Never let it be said that Welles was not a gifted filmmaker. It’s almost a shame that many people no doubt think of either “War of the Worlds” or “Rosebud” when they hear his name, and not much more. But the man really knew how to make the most of the possibilities inherent in the motion picture artform, which is all the more impressive considering that he entered the field in its earliest era, with very few others illuminating the way ahead for him. There are technical elements of The Magnificent Ambersons which are extremely striking: long, unbroken tracking shots, mood-evoking lighting that ranges from bright outdoor sunlight on a city street in the morning to the shadows of a kitchen late at night. And there are also more subtle elements which lend a novelistic feeling to the film, such as the fades to and from scenes of the townspeople of Indianapolis talking about the Ambersons, breaking up the chapters of the movie and creating the feeling of depth and background that a novel usually provides. The Magnificent Ambersons could fairly be held up as an example to be followed, or at the very least referenced, for adapting prose to the screen.
And yet … the story itself which Welles took the time to adapt was, I must admit, not my cup of tea. Tales of the declining fortunes of once prosperous aristocratic families do little if anything for me. I find it hard to summon up much sympathy, empathy, or anything else positive for characters who grew up privileged due to what was handed down to them, and suddenly find that either the world is changing around them in ways which do not enrich them, or that they have become impoverished by either their own active incompetence or passive indifference. I also find it hard to become emotionally invested in love stories in which two characters pine for one another and yet are kept forever apart due to artificial constructs such as societal expectations and the like. The Magnificent Ambersons is a double-barreled shot of both of those types of stories, and in its own way, it seems self-aware of it. Arguably the narrative spine consists of the origins, rise, and completely telegraphed comeuppance of George Amberson Minafer, and George is highly unlikable, not because Welles (or Tarkington, for that matter) tried and failed to make him the hero, but because that’s the point of his character, to represent and embody the worst traits of entitlement and arrogance. Watching and waiting for his comeuppance is like sitting through a largely incident-free revenge movie wrapped in turn-of-the-previous-century manners. As I say, not my cup of tea.

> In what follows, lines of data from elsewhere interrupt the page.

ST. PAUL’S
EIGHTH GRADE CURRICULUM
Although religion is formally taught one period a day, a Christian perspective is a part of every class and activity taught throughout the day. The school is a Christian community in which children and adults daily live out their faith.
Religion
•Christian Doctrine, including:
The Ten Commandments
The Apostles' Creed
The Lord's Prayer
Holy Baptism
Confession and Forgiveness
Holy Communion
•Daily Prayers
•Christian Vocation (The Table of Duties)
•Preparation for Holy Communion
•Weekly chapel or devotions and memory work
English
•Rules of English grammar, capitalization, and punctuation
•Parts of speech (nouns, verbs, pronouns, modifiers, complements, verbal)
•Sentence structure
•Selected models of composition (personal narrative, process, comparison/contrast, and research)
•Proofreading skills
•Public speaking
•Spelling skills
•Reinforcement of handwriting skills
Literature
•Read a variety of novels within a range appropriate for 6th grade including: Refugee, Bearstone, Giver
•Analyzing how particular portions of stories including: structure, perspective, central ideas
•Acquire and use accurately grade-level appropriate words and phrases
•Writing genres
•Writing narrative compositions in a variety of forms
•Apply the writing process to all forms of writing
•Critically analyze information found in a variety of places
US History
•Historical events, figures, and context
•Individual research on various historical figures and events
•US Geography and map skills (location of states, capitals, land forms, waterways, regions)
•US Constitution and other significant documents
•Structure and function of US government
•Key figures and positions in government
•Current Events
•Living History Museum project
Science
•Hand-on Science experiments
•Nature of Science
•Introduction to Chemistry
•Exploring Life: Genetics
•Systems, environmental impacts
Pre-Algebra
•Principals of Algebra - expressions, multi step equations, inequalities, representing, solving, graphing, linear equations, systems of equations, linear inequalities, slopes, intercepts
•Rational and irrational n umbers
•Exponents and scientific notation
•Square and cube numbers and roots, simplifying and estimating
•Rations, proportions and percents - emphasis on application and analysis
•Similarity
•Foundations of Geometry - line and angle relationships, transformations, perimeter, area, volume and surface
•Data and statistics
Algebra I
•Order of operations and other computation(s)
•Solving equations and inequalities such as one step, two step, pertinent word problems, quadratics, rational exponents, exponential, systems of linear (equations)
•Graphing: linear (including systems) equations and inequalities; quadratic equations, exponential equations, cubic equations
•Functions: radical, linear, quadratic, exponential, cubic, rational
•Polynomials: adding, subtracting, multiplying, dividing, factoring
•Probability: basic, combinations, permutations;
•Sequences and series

And (as Neil Gaiman once said of the ill-advised revisions to Shakespeare which flourished in the late 18th C.) the idiots have given it a happy ending. George contributes to and causes most if not all of his own ruin, but is ultimately forgiven and loved. His family fortune is gone, but it belonged to another world which, by the end of the elegiac film, is gone as well. And that may be the most fascinating aspect of The Magnificent Ambersons, from my point of view: a novel written in 1918 about the 1890’s and 1900’s had a certain amount of perspective through which to view the era of the setting, and a movie based on the novel filmed in 1941 added its own perspective, and watching that movie in 2014 layers on even more perspective still. It makes the movie as a historical artifact an intriguing multi-faceted time capsule, however a mixed bag the movie as a pure work of art might be.